▸ Dataset:

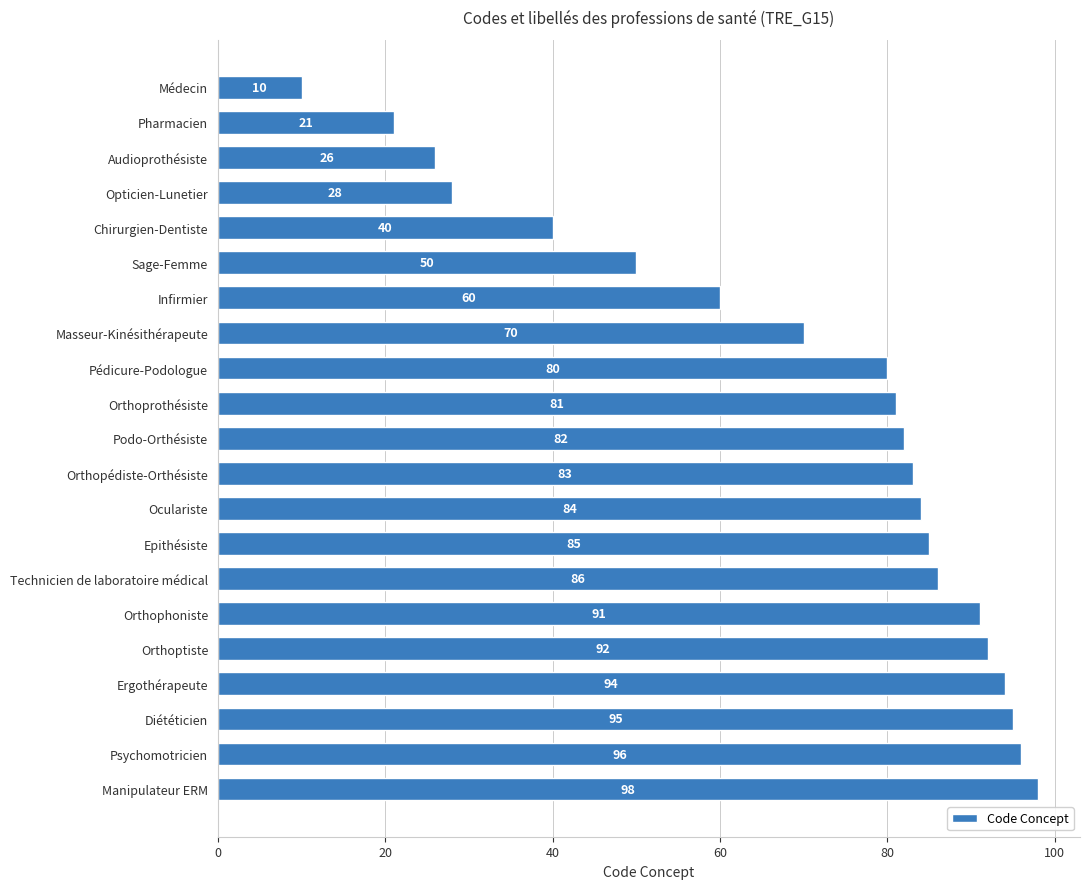

Rank the categories by value from lowest to highest.

Médecin, Pharmacien, Audioprothésiste, Opticien-Lunetier, Chirurgien-Dentiste, Sage-Femme, Infirmier, Masseur-Kinésithérapeute, Pédicure-Podologue, Orthoprothésiste, Podo-Orthésiste, Orthopédiste-Orthésiste, Oculariste, Epithésiste, Technicien de laboratoire médical, Orthophoniste, Orthoptiste, Ergothérapeute, Diététicien, Psychomotricien, Manipulateur ERM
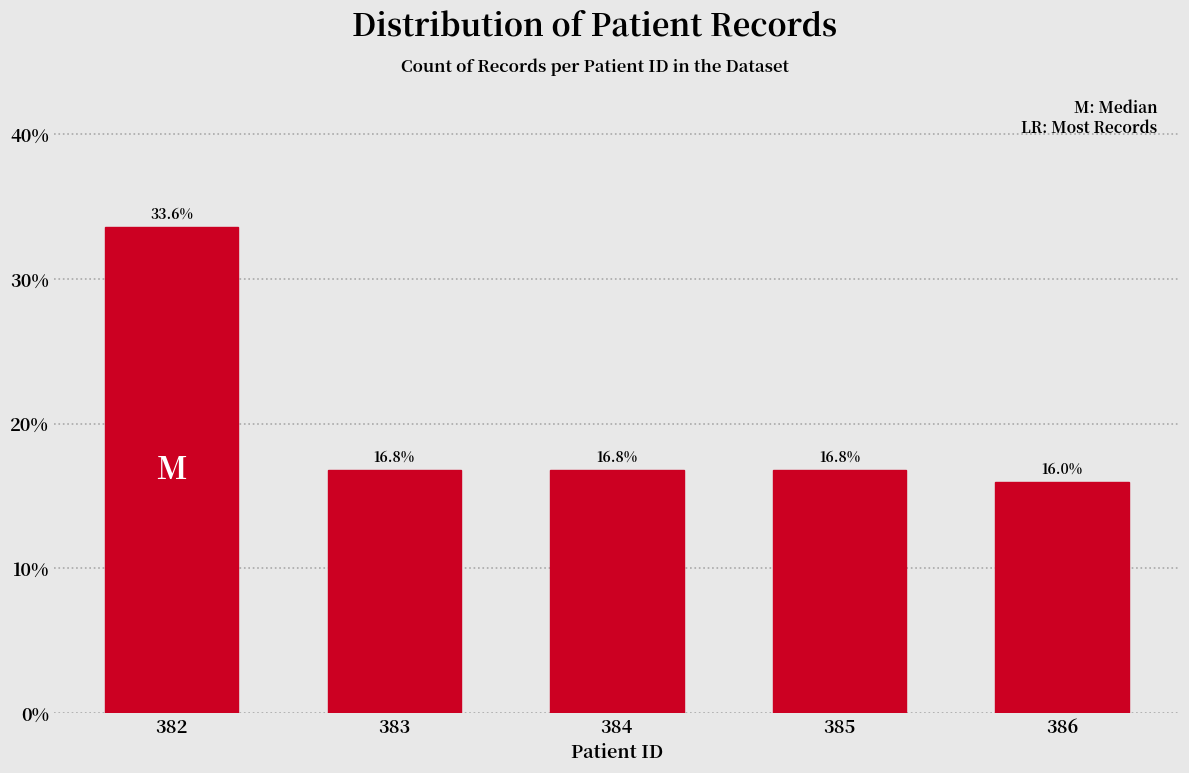

Reading right to left, what are all the values shown in this chart?

386=16.0	385=16.8	384=16.8	383=16.8	382=33.6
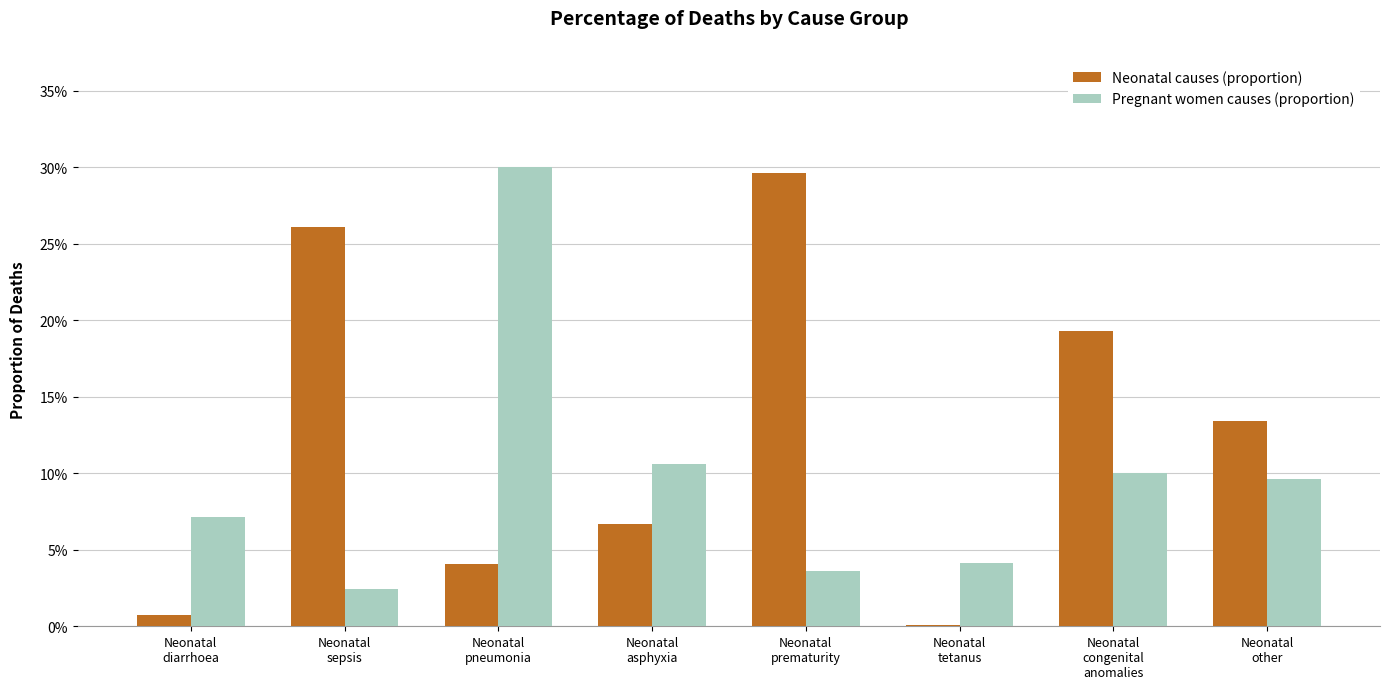

What is the spread (max minus min) of values at Neonatal
diarrhoea?

0.1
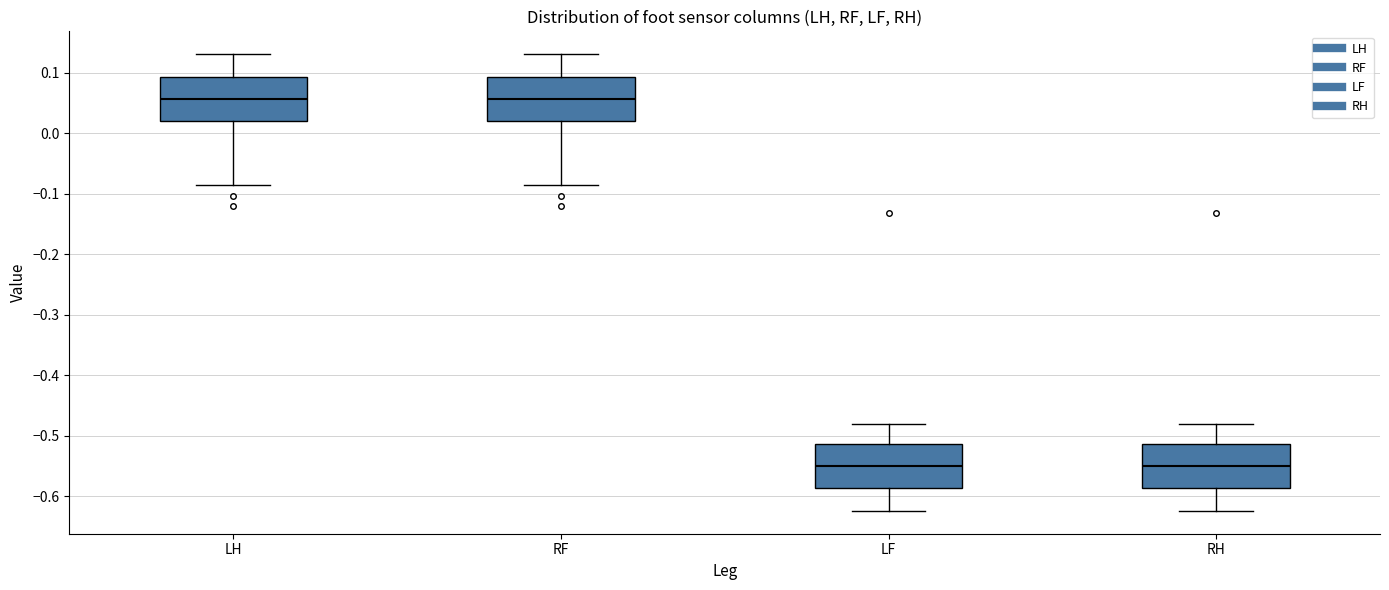

Reading left to right, read every box against the y-axis: the position of its median line, the range the box covers, and the ends of its whiskers. The values are not printed on the chart, so give them approximately, as read against the axis.

LH: median 0.06, box 0.02 to 0.09, whiskers -0.09 to 0.13
RF: median 0.06, box 0.02 to 0.09, whiskers -0.09 to 0.13
LF: median -0.55, box -0.59 to -0.51, whiskers -0.62 to -0.48
RH: median -0.55, box -0.59 to -0.51, whiskers -0.62 to -0.48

▸ To do: Please return the lines above word for word, leaving out the pictures.

▸ Your solution:
Rank the categories by value from lowest to highest.

Médecin, Pharmacien, Audioprothésiste, Opticien-Lunetier, Chirurgien-Dentiste, Sage-Femme, Infirmier, Masseur-Kinésithérapeute, Pédicure-Podologue, Orthoprothésiste, Podo-Orthésiste, Orthopédiste-Orthésiste, Oculariste, Epithésiste, Technicien de laboratoire médical, Orthophoniste, Orthoptiste, Ergothérapeute, Diététicien, Psychomotricien, Manipulateur ERM

Reading right to left, what are all the values shown in this chart?

386=16.0	385=16.8	384=16.8	383=16.8	382=33.6

What is the spread (max minus min) of values at Neonatal
diarrhoea?

0.1

Reading left to right, read every box against the y-axis: the position of its median line, the range the box covers, and the ends of its whiskers. The values are not printed on the chart, so give them approximately, as read against the axis.

LH: median 0.06, box 0.02 to 0.09, whiskers -0.09 to 0.13
RF: median 0.06, box 0.02 to 0.09, whiskers -0.09 to 0.13
LF: median -0.55, box -0.59 to -0.51, whiskers -0.62 to -0.48
RH: median -0.55, box -0.59 to -0.51, whiskers -0.62 to -0.48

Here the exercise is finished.